# Your task:
Go through the following data and transcribe exactly the stretch of lines from the one holding "Rendered at 1500 by 844 pixels." to the one holding "List each element's", both included.

# Records supplied:
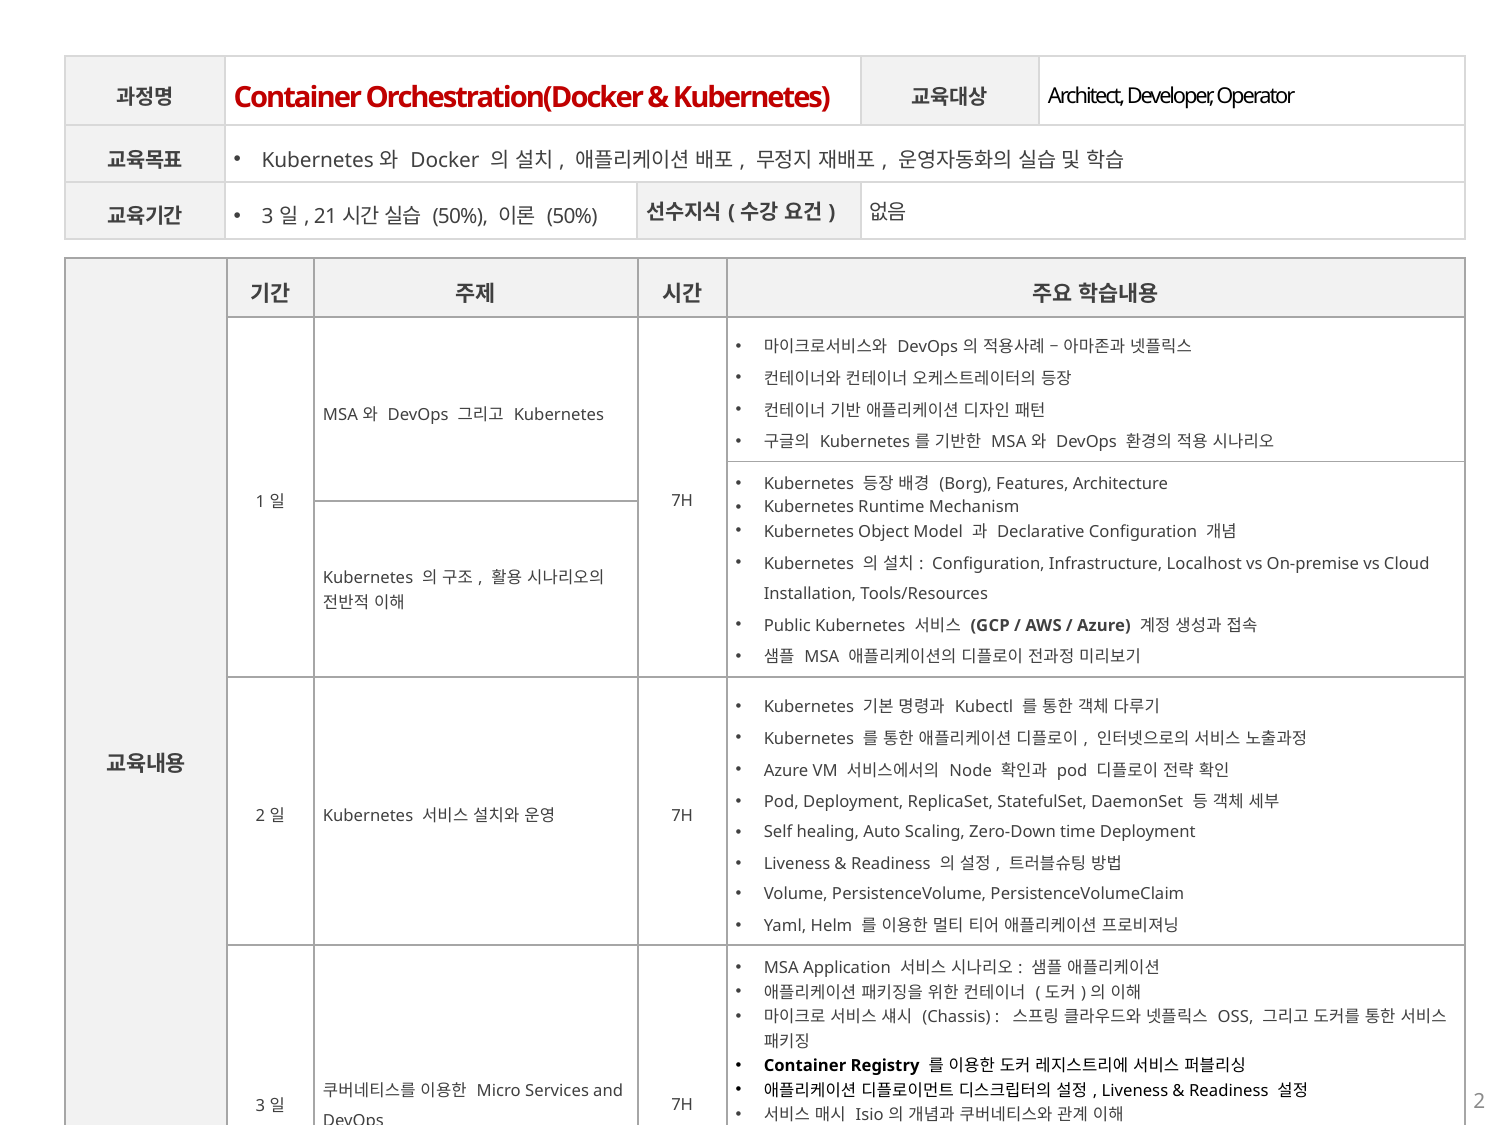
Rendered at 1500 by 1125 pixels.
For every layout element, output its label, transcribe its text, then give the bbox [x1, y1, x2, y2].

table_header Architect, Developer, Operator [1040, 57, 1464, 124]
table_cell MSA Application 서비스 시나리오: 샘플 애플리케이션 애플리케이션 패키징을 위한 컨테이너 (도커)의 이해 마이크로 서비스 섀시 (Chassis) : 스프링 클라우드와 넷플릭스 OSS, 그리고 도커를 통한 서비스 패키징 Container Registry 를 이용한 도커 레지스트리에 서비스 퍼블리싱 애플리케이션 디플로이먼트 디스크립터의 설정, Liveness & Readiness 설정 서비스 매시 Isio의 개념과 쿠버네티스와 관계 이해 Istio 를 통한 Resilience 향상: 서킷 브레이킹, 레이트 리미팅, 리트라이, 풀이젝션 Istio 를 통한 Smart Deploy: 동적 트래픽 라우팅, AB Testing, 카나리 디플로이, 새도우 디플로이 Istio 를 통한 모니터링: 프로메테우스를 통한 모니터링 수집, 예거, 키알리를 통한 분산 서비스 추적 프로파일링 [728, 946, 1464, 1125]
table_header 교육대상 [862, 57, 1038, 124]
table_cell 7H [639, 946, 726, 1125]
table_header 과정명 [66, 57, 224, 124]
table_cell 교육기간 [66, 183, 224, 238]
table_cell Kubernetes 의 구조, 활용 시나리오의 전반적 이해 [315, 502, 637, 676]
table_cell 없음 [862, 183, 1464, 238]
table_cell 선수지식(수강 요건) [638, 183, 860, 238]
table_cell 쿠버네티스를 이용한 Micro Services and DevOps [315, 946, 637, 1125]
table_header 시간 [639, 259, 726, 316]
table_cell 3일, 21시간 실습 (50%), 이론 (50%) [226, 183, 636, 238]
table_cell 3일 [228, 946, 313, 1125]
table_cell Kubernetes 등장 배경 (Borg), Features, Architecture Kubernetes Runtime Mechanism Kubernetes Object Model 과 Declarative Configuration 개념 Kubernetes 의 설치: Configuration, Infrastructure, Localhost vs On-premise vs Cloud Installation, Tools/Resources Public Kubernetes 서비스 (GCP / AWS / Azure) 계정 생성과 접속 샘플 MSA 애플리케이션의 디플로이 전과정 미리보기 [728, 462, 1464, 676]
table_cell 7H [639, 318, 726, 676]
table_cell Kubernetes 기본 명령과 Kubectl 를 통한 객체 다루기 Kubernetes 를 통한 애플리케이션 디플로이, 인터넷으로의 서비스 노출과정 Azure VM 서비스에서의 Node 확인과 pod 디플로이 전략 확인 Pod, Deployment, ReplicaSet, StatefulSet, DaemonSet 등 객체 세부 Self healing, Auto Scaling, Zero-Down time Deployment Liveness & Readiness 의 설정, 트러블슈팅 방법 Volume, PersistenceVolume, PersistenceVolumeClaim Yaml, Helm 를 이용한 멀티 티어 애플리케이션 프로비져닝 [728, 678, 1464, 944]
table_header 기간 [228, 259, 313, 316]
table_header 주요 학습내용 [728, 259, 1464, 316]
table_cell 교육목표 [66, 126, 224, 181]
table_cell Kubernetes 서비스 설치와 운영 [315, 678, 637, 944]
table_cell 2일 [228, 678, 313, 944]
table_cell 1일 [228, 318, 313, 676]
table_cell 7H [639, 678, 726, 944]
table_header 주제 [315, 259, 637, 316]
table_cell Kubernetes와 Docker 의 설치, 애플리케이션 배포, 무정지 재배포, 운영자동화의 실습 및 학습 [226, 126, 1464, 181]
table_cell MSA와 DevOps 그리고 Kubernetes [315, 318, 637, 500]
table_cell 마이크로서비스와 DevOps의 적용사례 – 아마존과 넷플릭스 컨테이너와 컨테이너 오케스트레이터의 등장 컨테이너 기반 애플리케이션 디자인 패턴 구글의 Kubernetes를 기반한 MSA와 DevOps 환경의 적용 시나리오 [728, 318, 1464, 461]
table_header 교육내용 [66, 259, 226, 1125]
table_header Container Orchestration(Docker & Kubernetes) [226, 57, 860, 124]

* * *

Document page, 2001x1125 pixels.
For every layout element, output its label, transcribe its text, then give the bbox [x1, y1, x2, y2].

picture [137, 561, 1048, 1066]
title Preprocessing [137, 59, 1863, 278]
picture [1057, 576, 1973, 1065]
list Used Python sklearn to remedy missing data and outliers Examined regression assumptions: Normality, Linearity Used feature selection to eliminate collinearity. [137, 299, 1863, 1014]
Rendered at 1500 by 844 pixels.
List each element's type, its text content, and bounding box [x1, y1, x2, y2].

# Task answer:
Rendered at 1500 by 844 pixels.
List each element's type, its text content, and bounding box [x1, y1, x2, y2].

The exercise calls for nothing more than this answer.